What is endometriosis?
Endometriosis is a condition in which the cells of the inner lining of the uterus accumulate outside the uterus. They can collect throughout the abdomen and pelvis, but classically develop around the ovaries, the fallopian tubes, behind the uterus, and around the bowel. These cells, endometrial glands and stroma, are completely normal and expected inside the uterus of a menstruating woman. The issue is about the location of these cells. Instead of just being restricted to the endometrium, the inner lining of the uterus, the cells grow around other organs.
What are the symptoms?
Cyclic pain is the classic presenting symptom. The pain occurs around the start of the menstrual cycle and may last for days. For some, the pain is debilitating, leading to missed days of school or work. Other symptoms include bloating, pain with bowel movement, or an inability to conceive.
Why are the symptoms often overlooked?
Some women attribute their pain to normal menstrual discomfort. This may be reinforced by family, friends, and even healthcare providers. It may take years for someone to introduce endometriosis as a possibility.
How is it diagnosed?
There is no good screening or diagnostic test for endometriosis. Although the diagnosis is suggested based on symptoms of cyclic pain, the only way to definitively make the diagnosis is through surgery. The surgery is laparoscopy, an outpatient procedure where we put a camera into a small incision in the belly to examine the pelvic organs.

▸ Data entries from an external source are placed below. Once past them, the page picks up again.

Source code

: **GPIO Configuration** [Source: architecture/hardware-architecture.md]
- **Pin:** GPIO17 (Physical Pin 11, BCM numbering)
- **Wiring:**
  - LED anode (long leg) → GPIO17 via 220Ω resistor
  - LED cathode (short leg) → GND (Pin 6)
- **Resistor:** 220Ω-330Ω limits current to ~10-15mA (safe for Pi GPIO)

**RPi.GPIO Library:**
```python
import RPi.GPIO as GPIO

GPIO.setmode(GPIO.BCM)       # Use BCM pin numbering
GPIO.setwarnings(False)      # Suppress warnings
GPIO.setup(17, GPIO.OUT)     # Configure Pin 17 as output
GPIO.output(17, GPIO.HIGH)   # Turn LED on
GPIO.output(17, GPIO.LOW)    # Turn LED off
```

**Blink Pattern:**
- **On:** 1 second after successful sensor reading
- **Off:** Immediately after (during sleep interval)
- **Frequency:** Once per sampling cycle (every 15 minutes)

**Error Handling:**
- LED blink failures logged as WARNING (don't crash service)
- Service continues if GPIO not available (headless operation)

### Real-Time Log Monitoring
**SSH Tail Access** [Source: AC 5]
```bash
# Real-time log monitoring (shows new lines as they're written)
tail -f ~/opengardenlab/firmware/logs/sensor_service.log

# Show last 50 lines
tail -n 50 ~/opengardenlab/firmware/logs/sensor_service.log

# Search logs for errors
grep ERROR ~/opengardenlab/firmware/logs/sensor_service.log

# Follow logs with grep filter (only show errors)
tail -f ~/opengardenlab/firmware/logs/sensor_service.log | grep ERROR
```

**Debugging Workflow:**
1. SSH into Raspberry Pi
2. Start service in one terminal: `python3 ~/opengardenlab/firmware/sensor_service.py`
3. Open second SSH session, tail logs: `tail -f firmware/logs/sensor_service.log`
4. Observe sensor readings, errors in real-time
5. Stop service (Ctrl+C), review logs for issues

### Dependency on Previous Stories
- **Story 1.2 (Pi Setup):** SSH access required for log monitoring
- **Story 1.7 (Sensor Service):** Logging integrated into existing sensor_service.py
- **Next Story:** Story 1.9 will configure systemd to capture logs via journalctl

What causes this condition?
There are a few theories about the true origin of endometriosis. Some say the cells are transported through the fallopian tubes, others describe spread through the blood or lymphatic system, and still others describe a change in the cells already in place outside the uterus. There are other theories, but ultimately endometriosis is the result of endometrial cells collecting outside the uterus.
Is it treatable?
Yes. Endometriosis is a chronic condition, so you can’t snap your fingers for a cure. Treatment goals include managing symptoms and preventing progression of the disease. Nonsteroidal anti-inflammatory drugs (NSAIDs) like ibuprofen can help manage pain. Hormonal therapy can help prevent progression. Severe cases that do not respond to medication may require surgery. Endometriosis can progress and form an endometrioma, a collection of fluid that can form around the ovaries. Endometriomas have various forms and effects. They can be the size of a pea or larger than a grapefruit. Aside from forming a contained collection they can also affect the function of neighboring organs. They can affect the fallopian tubes to cause infertility, block the passage of urine from the kidneys to the bladder, and they can invade the bowel. Surgery is usually indicated in these advanced cases. The goal of surgery would be to confirm diagnosis and restore normal anatomy.
How does endometriosis impact fertility?
Endometriosis can impact fertility in a few ways. One is by acting as a barrier to prevent the egg from reaching the fallopian tubes. Another way is by distorting the fallopian tubes. When endometriotic cells implant on the tubes, they can form abnormal connections or adhesions. These adhesions can make the tubes contort and swell to the point where they become completely obstructed. Once this occurs there is no natural way for sperm and egg to meet.
Will treatment help with infertility?
If a woman has trouble conceiving because she has endometriotic lesions around an ovary, we can free the ovary and she will, it is hoped, ovulate. If there is severe swelling and distortion of the fallopian tubes, they may never function again. In vitro fertilization may be the only option for conception.